Oliver got that faraway look. “Yeah.”
So did he. The sounds, the smell of oil, concrete, and grease. “You know the back wall, with all those bins?”
A nod.
“Every single one was organized alphabetically by make, model, and part type. Dad was so cool he was OCD before hipsters were.”
Oliver laughed but sobered quickly, his smile smoothing into seriousness. “Your book collection. I forgot.”
Organized by genre, author name, and publication year. “Yup. Didn’t fall too far from the tree in that respect.”
Oliver tapped his fingers lightly on the keys again. Touching, not typing. Nerves, probably. He’d never been able to sit still when anxious.
A sense of grim delight slithered up Isabella’s spine. She was making Oliver uncomfortable and she had to stop herself from pulling Oliver into a kiss.
Fifteen years ago, that was the usual outcome when Oliver had gotten that lost look after being beaten at his own game. One of them ended up on their knees. Or they both would, in an enjoyable contest to see who could make the other come first.
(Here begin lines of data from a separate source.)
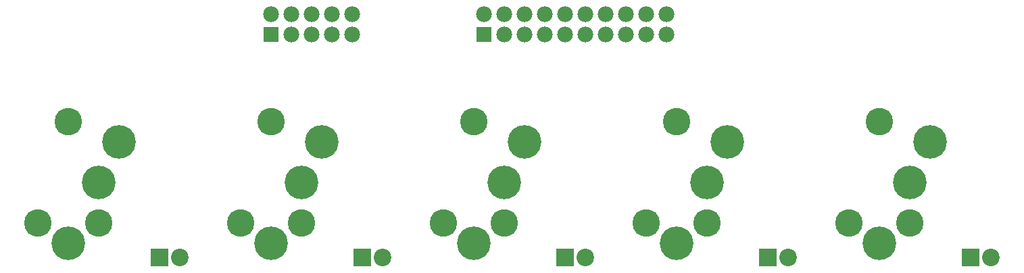
<source format=gbr>
G04 #@! TF.GenerationSoftware,KiCad,Pcbnew,(5.0.0)*
G04 #@! TF.CreationDate,2018-10-08T11:56:45-07:00*
G04 #@! TF.ProjectId,500-1126,3530302D313132362E6B696361645F70,rev?*
G04 #@! TF.SameCoordinates,Original*
G04 #@! TF.FileFunction,Soldermask,Top*
G04 #@! TF.FilePolarity,Negative*
%FSLAX46Y46*%
G04 Gerber Fmt 4.6, Leading zero omitted, Abs format (unit mm)*
G04 Created by KiCad (PCBNEW (5.0.0)) date 10/08/18 11:56:45*
%MOMM*%
%LPD*%
G01*
G04 APERTURE LIST*
%ADD10R,2.200000X2.200000*%
%ADD11C,2.200000*%
%ADD12C,4.210000*%
%ADD13C,3.448000*%
%ADD14R,1.974800X1.974800*%
%ADD15C,1.974800*%
G04 APERTURE END LIST*
D10*
G04 #@! TO.C,D1*
X143510000Y-135890000D03*
D11*
X146050000Y-135890000D03*
G04 #@! TD*
D10*
G04 #@! TO.C,D2*
X168910000Y-135890000D03*
D11*
X171450000Y-135890000D03*
G04 #@! TD*
D10*
G04 #@! TO.C,D3*
X194310000Y-135890000D03*
D11*
X196850000Y-135890000D03*
G04 #@! TD*
D10*
G04 #@! TO.C,D4*
X219710000Y-135890000D03*
D11*
X222250000Y-135890000D03*
G04 #@! TD*
D10*
G04 #@! TO.C,D5*
X245110000Y-135890000D03*
D11*
X247650000Y-135890000D03*
G04 #@! TD*
D12*
G04 #@! TO.C,J1*
X132080000Y-134061200D03*
D13*
X135890000Y-131521200D03*
D12*
X135890000Y-126441200D03*
X138430000Y-121361200D03*
D13*
X132080000Y-118821200D03*
X128270000Y-131521200D03*
G04 #@! TD*
D12*
G04 #@! TO.C,J2*
X157480000Y-134061200D03*
D13*
X161290000Y-131521200D03*
D12*
X161290000Y-126441200D03*
X163830000Y-121361200D03*
D13*
X157480000Y-118821200D03*
X153670000Y-131521200D03*
G04 #@! TD*
D12*
G04 #@! TO.C,J3*
X182880000Y-134061200D03*
D13*
X186690000Y-131521200D03*
D12*
X186690000Y-126441200D03*
X189230000Y-121361200D03*
D13*
X182880000Y-118821200D03*
X179070000Y-131521200D03*
G04 #@! TD*
D12*
G04 #@! TO.C,J4*
X208280000Y-134061200D03*
D13*
X212090000Y-131521200D03*
D12*
X212090000Y-126441200D03*
X214630000Y-121361200D03*
D13*
X208280000Y-118821200D03*
X204470000Y-131521200D03*
G04 #@! TD*
D12*
G04 #@! TO.C,J5*
X233680000Y-134061200D03*
D13*
X237490000Y-131521200D03*
D12*
X237490000Y-126441200D03*
X240030000Y-121361200D03*
D13*
X233680000Y-118821200D03*
X229870000Y-131521200D03*
G04 #@! TD*
D14*
G04 #@! TO.C,P1*
X184150000Y-107950000D03*
D15*
X184150000Y-105410000D03*
X186690000Y-107950000D03*
X186690000Y-105410000D03*
X189230000Y-107950000D03*
X189230000Y-105410000D03*
X191770000Y-107950000D03*
X191770000Y-105410000D03*
X194310000Y-107950000D03*
X194310000Y-105410000D03*
X196850000Y-107950000D03*
X196850000Y-105410000D03*
X199390000Y-107950000D03*
X199390000Y-105410000D03*
X201930000Y-107950000D03*
X201930000Y-105410000D03*
X204470000Y-107950000D03*
X204470000Y-105410000D03*
X207010000Y-107950000D03*
X207010000Y-105410000D03*
G04 #@! TD*
D14*
G04 #@! TO.C,P2*
X157480000Y-107950000D03*
D15*
X157480000Y-105410000D03*
X160020000Y-107950000D03*
X160020000Y-105410000D03*
X162560000Y-107950000D03*
X162560000Y-105410000D03*
X165100000Y-107950000D03*
X165100000Y-105410000D03*
X167640000Y-107950000D03*
X167640000Y-105410000D03*
G04 #@! TD*
M02*

</source>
Isabella shivered, the memory of Oliver’s tongue a little too close to the surface.
Oliver’s voice was soft. “I just wanted to tell you that this is really good work. There’s still a lot to be done, but this is far more than I expected Singularity to have.” He closed his laptop and stood.
Well, how about that. Given the not-so-subtle rumple in Oliver’s pants, someone else was remembering their past, too. “Thanks. I’ve heard good things about Sam Jackson.”
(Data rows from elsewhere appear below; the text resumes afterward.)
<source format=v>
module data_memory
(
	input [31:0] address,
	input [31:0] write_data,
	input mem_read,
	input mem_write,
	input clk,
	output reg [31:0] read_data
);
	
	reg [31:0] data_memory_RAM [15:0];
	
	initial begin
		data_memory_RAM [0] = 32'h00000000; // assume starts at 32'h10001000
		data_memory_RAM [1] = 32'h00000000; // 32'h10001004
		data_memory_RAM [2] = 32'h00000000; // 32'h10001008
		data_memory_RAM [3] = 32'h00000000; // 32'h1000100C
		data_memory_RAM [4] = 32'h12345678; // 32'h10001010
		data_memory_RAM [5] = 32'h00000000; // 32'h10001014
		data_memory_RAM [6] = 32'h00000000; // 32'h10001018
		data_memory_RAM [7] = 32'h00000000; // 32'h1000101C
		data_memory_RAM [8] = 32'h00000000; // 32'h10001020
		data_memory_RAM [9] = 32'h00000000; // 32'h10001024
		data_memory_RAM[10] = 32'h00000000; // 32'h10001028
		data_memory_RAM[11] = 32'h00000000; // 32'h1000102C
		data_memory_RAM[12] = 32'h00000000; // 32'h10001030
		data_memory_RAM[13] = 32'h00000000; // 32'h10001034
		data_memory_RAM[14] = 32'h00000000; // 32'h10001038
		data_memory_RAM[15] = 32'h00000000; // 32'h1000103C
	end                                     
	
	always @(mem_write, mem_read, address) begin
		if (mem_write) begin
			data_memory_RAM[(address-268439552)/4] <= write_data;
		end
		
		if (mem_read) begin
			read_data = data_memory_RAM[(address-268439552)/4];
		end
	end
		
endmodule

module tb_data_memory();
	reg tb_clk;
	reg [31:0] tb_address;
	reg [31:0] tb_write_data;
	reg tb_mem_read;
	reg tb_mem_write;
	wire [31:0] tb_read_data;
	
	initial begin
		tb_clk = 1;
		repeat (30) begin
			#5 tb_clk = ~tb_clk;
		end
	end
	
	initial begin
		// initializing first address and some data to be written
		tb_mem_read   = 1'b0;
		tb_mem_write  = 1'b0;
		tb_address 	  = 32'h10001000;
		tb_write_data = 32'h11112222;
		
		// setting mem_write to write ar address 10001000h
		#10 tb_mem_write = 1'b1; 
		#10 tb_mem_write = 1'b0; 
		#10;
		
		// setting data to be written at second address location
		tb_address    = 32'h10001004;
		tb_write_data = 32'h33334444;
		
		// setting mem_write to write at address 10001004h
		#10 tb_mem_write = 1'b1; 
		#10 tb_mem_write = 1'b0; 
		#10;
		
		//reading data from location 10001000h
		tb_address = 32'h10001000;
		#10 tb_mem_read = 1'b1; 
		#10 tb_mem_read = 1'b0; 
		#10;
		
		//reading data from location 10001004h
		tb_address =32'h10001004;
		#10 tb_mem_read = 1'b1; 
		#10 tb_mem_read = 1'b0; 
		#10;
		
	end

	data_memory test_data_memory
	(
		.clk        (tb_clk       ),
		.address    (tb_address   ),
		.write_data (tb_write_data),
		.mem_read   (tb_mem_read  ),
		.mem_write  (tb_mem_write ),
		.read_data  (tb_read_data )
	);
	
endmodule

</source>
“All true.” He tossed the cup into the trash and headed for the hall. “See you tomorrow.”
Not so fast. “Oliver?”
He spun on his heel, eyebrows up.
“Lunch tomorrow?” The sooner they aired out the past, the better, because another afternoon like today would be hellish.
Oliver fidgeted in the hall and his shoulders dropped. “Yeah, tomorrow’s pretty flexible.”
Apprehension in that response. Isabella ignored the pain in her chest. “Good. Tomorrow it is.”
Oliver’s smile was genuine, if small. “See you later, Isabella.” Then he was gone.
Hearing her name spoken by that voice was like honey and lemon. So sweet, if you ignored the bitter sting.